* Dataset items:
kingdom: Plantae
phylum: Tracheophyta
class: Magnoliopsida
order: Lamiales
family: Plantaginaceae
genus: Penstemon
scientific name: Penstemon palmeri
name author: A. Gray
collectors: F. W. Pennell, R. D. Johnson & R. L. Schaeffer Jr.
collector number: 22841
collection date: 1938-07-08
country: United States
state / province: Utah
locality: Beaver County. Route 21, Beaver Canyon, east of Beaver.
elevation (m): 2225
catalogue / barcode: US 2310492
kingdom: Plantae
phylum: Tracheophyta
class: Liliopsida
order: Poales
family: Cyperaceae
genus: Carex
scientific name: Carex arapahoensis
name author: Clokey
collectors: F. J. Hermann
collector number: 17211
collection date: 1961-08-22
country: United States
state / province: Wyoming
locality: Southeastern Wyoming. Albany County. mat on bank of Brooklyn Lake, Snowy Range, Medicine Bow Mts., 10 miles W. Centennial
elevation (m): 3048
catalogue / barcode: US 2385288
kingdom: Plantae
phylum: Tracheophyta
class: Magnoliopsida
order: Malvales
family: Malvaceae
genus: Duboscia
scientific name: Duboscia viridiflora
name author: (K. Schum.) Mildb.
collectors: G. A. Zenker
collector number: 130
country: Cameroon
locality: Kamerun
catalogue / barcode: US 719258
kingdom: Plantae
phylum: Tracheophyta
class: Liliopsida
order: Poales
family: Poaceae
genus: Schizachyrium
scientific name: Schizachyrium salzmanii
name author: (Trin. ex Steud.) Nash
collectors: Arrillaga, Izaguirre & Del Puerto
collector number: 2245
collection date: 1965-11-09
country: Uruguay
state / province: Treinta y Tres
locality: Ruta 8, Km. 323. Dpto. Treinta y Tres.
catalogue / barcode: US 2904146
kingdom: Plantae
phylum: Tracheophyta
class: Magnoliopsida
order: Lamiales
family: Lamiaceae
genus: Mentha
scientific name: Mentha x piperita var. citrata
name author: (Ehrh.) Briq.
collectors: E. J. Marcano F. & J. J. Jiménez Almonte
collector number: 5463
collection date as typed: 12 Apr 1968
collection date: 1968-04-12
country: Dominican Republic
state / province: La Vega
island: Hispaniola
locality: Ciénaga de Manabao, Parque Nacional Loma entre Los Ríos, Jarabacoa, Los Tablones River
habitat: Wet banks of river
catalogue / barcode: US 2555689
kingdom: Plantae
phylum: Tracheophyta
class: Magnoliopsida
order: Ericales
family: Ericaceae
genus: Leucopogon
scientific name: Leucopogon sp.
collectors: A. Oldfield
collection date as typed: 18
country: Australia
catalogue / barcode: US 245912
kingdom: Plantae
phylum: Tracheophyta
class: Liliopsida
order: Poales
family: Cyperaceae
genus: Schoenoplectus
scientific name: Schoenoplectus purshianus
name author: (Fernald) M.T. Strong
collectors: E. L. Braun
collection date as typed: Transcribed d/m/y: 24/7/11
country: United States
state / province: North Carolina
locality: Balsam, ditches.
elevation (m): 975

* Directions:
Transcribe every line above word for word, leaving nothing out and changing nothing.

* Solution for this task:
kingdom: Plantae
phylum: Tracheophyta
class: Magnoliopsida
order: Lamiales
family: Plantaginaceae
genus: Penstemon
scientific name: Penstemon palmeri
name author: A. Gray
collectors: F. W. Pennell, R. D. Johnson & R. L. Schaeffer Jr.
collector number: 22841
collection date: 1938-07-08
country: United States
state / province: Utah
locality: Beaver County. Route 21, Beaver Canyon, east of Beaver.
elevation (m): 2225
catalogue / barcode: US 2310492
kingdom: Plantae
phylum: Tracheophyta
class: Liliopsida
order: Poales
family: Cyperaceae
genus: Carex
scientific name: Carex arapahoensis
name author: Clokey
collectors: F. J. Hermann
collector number: 17211
collection date: 1961-08-22
country: United States
state / province: Wyoming
locality: Southeastern Wyoming. Albany County. mat on bank of Brooklyn Lake, Snowy Range, Medicine Bow Mts., 10 miles W. Centennial
elevation (m): 3048
catalogue / barcode: US 2385288
kingdom: Plantae
phylum: Tracheophyta
class: Magnoliopsida
order: Malvales
family: Malvaceae
genus: Duboscia
scientific name: Duboscia viridiflora
name author: (K. Schum.) Mildb.
collectors: G. A. Zenker
collector number: 130
country: Cameroon
locality: Kamerun
catalogue / barcode: US 719258
kingdom: Plantae
phylum: Tracheophyta
class: Liliopsida
order: Poales
family: Poaceae
genus: Schizachyrium
scientific name: Schizachyrium salzmanii
name author: (Trin. ex Steud.) Nash
collectors: Arrillaga, Izaguirre & Del Puerto
collector number: 2245
collection date: 1965-11-09
country: Uruguay
state / province: Treinta y Tres
locality: Ruta 8, Km. 323. Dpto. Treinta y Tres.
catalogue / barcode: US 2904146
kingdom: Plantae
phylum: Tracheophyta
class: Magnoliopsida
order: Lamiales
family: Lamiaceae
genus: Mentha
scientific name: Mentha x piperita var. citrata
name author: (Ehrh.) Briq.
collectors: E. J. Marcano F. & J. J. Jiménez Almonte
collector number: 5463
collection date as typed: 12 Apr 1968
collection date: 1968-04-12
country: Dominican Republic
state / province: La Vega
island: Hispaniola
locality: Ciénaga de Manabao, Parque Nacional Loma entre Los Ríos, Jarabacoa, Los Tablones River
habitat: Wet banks of river
catalogue / barcode: US 2555689
kingdom: Plantae
phylum: Tracheophyta
class: Magnoliopsida
order: Ericales
family: Ericaceae
genus: Leucopogon
scientific name: Leucopogon sp.
collectors: A. Oldfield
collection date as typed: 18
country: Australia
catalogue / barcode: US 245912
kingdom: Plantae
phylum: Tracheophyta
class: Liliopsida
order: Poales
family: Cyperaceae
genus: Schoenoplectus
scientific name: Schoenoplectus purshianus
name author: (Fernald) M.T. Strong
collectors: E. L. Braun
collection date as typed: Transcribed d/m/y: 24/7/11
country: United States
state / province: North Carolina
locality: Balsam, ditches.
elevation (m): 975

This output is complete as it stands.